§ **PROBLEM**: Copy all entries without alteration and skip the pictures they hold.

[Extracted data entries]
□ □ □

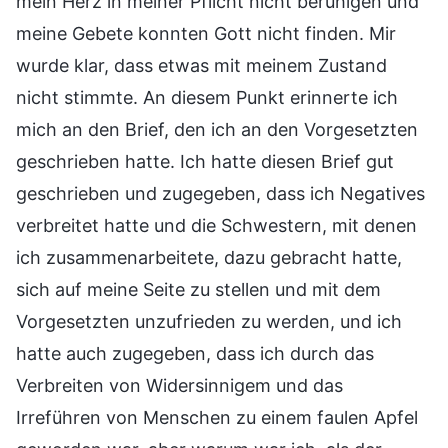
mein Herz in meiner Pflicht nicht beruhigen und
meine Gebete konnten Gott nicht finden. Mir
wurde klar, dass etwas mit meinem Zustand
nicht stimmte. An diesem Punkt erinnerte ich
mich an den Brief, den ich an den Vorgesetzten
geschrieben hatte. Ich hatte diesen Brief gut
geschrieben und zugegeben, dass ich Negatives
verbreitet hatte und die Schwestern, mit denen
ich zusammenarbeitete, dazu gebracht hatte,
sich auf meine Seite zu stellen und mit dem
Vorgesetzten unzufrieden zu werden, und ich
hatte auch zugegeben, dass ich durch das
Verbreiten von Widersinnigem und das
Irreführen von Menschen zu einem faulen Apfel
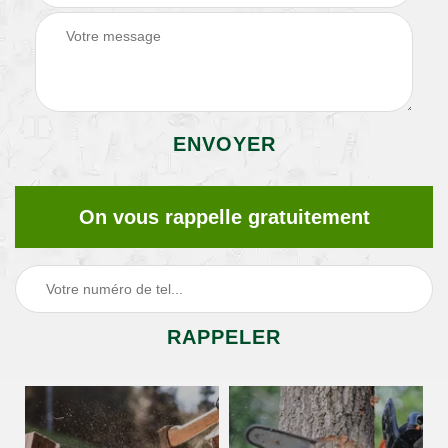
On vous rappelle gratuitement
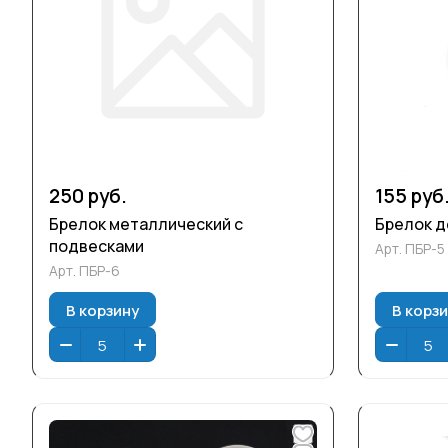
250 руб.
155 руб
Брелок металлический с
Брелок д
подвесками
Арт.
ПБР-5
Арт.
ПБР-6
В корзину
В корз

□ □ □

§ **WRITTEN RESPONSE**:
mein Herz in meiner Pflicht nicht beruhigen und
meine Gebete konnten Gott nicht finden. Mir
wurde klar, dass etwas mit meinem Zustand
nicht stimmte. An diesem Punkt erinnerte ich
mich an den Brief, den ich an den Vorgesetzten
geschrieben hatte. Ich hatte diesen Brief gut
geschrieben und zugegeben, dass ich Negatives
verbreitet hatte und die Schwestern, mit denen
ich zusammenarbeitete, dazu gebracht hatte,
sich auf meine Seite zu stellen und mit dem
Vorgesetzten unzufrieden zu werden, und ich
hatte auch zugegeben, dass ich durch das
Verbreiten von Widersinnigem und das
Irreführen von Menschen zu einem faulen Apfel
On vous rappelle gratuitement
250 руб.
155 руб
Брелок металлический с
Брелок д
подвесками
Арт.
ПБР-5
Арт.
ПБР-6
В корзину
В корз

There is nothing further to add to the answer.